Leveraging The Endowment Effect
Why individuals or teams that think their projects are the most important, can be excellent and incredibly damaging at a growing company

January 15, 2018
written by Daniel Coyle  AngelList | LinkedIn | Email | Twitter

In business, the endowment effect means that someone thinks that his or her work, project, or deadline is what’s most important and must be resourced and prioritized as such. This is often discussed as a detriment, because it’s seen as erroneously overly-valuing or inflating the significance of work, by those tasked with it--the implication being that, to those who don’t own the work in question, it’s moderately important at best, maybe even inconsequential.


This is wrong-headed and is actually a straw man, concealing a much more fundamental issue. The work being done is only trivial if there is either lack of oversight or poor communication and alignment of company objectives.


Previously, I’ve laid the task of ensuring that people are moving in the same direction squarely on the shoulders of excellent operators. This accounts for the oversight necessary to leverage the prime advantages of the endowment effect. If a great leader (or team of leaders) is directing the daily activity at a company, getting buy-in and making clear why what’s being done is what needs to be done, people believing that their work is of the utmost importance, is true.


In this setting, people will be inspired to hold themselves to high standards because, why would anyone ever do a really haphazard or crappy job at something wildly important? Want to be a first-rate leader?
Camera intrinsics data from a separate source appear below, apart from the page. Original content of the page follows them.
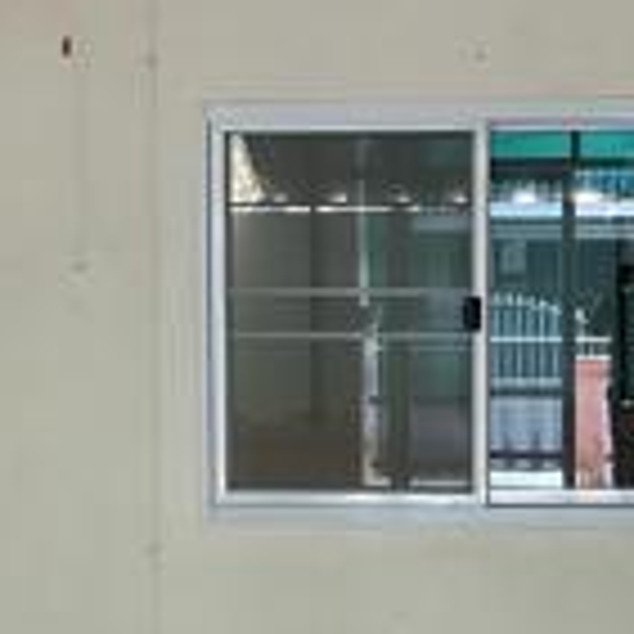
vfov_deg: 14.5
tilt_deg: -5.5
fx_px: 2487
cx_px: 319
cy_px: 465
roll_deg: +1.5
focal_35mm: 120
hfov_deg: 14.5
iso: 32
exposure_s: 1/60
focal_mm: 3
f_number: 1.8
Ensure your people and teams are doing the most important work consistently, and the endowment effect will undoubtedly amplify the output (if you’ve hired the right people, of course).
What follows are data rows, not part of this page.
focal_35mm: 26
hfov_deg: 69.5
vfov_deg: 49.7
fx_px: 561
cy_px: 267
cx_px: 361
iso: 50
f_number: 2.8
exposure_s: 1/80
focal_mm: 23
I’ve also made the case for centering corporate alignment around a mission, values, and clear company goals. In support of the above (or in exchange for the above if you’ve hired an entire company of smart creatives and operators), continuously communicating and making known what the most important goals for the company are, will exploit the shiny side of the endowment effect.


To be abundantly clear, by communicate, I mean that this should be in the most direct, unambiguous, loud, and varied way possible. Do you have ten different vehicles for people to share information at your company? For this critical information, repeat it on every one of those ten mediums. It’s not the doing that’s hard, it’s understanding the scope of the issue and committing to it.


There you have it. Everyone’s work is absolutely the most important thing that’s being done at the company. Do this well and watch how many magnitudes greater the results are, and build an excellent company on the back of that.